Le signal est plus clair concernant les avalanches. En climat passé, nous observons une tendance nette à la diminution du nombre et l'altitude d'arrêt des avalanches, données étroitement liées au réchauffement climatique et à la diminution de l'enneigement. Cette tendance devrait se poursuivre quel que soit le scénario d'émission de gaz à effet de serre, mais son amplitude pourrait évoluer ; la réduction du nombre d'évènements pourrait être de l'ordre de 20 à 30 %, sachant que seules les avalanches les plus graves, susceptibles d'endommager les infrastructures, affectent le dispositif « catnat ».

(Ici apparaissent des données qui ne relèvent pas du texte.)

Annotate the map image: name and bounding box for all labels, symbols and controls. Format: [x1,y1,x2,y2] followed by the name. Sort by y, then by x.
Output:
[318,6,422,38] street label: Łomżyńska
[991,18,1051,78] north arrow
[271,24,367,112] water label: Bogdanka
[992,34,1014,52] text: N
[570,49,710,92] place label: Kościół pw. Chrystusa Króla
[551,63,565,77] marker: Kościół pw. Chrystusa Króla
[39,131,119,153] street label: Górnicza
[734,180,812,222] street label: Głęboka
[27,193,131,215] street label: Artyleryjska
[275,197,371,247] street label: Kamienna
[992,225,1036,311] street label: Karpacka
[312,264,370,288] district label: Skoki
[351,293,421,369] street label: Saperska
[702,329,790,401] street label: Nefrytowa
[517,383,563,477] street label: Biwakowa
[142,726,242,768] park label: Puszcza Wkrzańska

Pour ce qui est des tempêtes, le recensement des quarante tempêtes les plus sévères depuis les années 1980 traduit une forte variabilité, mais pas de tendance attribuable au changement climatique. En climat futur, le GIEC demeure très prudent : les modèles climatiques n'indiquent pas d'évolution pour la fréquence et l'intensité des tempêtes en moyenne latitude. Nous n'avons donc pas de signal en climat futur sur les tempêtes. L'éventualité d'un déplacement vers le nord, en direction des côtes britanniques, de ce type de phénomènes fait l'objet de travaux de recherche, mais demeure controversée, le GIEC lui attribuant un niveau de confiance très limité.
Pour finir, l'absence de signal sur les tempêtes pourrait se traduire, en apparence, par une absence de signal sur les submersions marines. Néanmoins, l'évolution attendue et mesurée de l'élévation du niveau de la mer, toutes choses égales par ailleurs, devrait conduire à une augmentation des submersions marines au cours du XXIème siècle. En climat passé, nous avons observé une élévation du niveau de la mer de l'ordre de 3 millimètres par an tandis que les projections climatiques indiquent, en fonction des émissions de gaz à effet de serre et donc de l'amplitude du réchauffement, une évolution de l'ordre de 3 à 10 millimètres par an, soit un mètre en fin de siècle.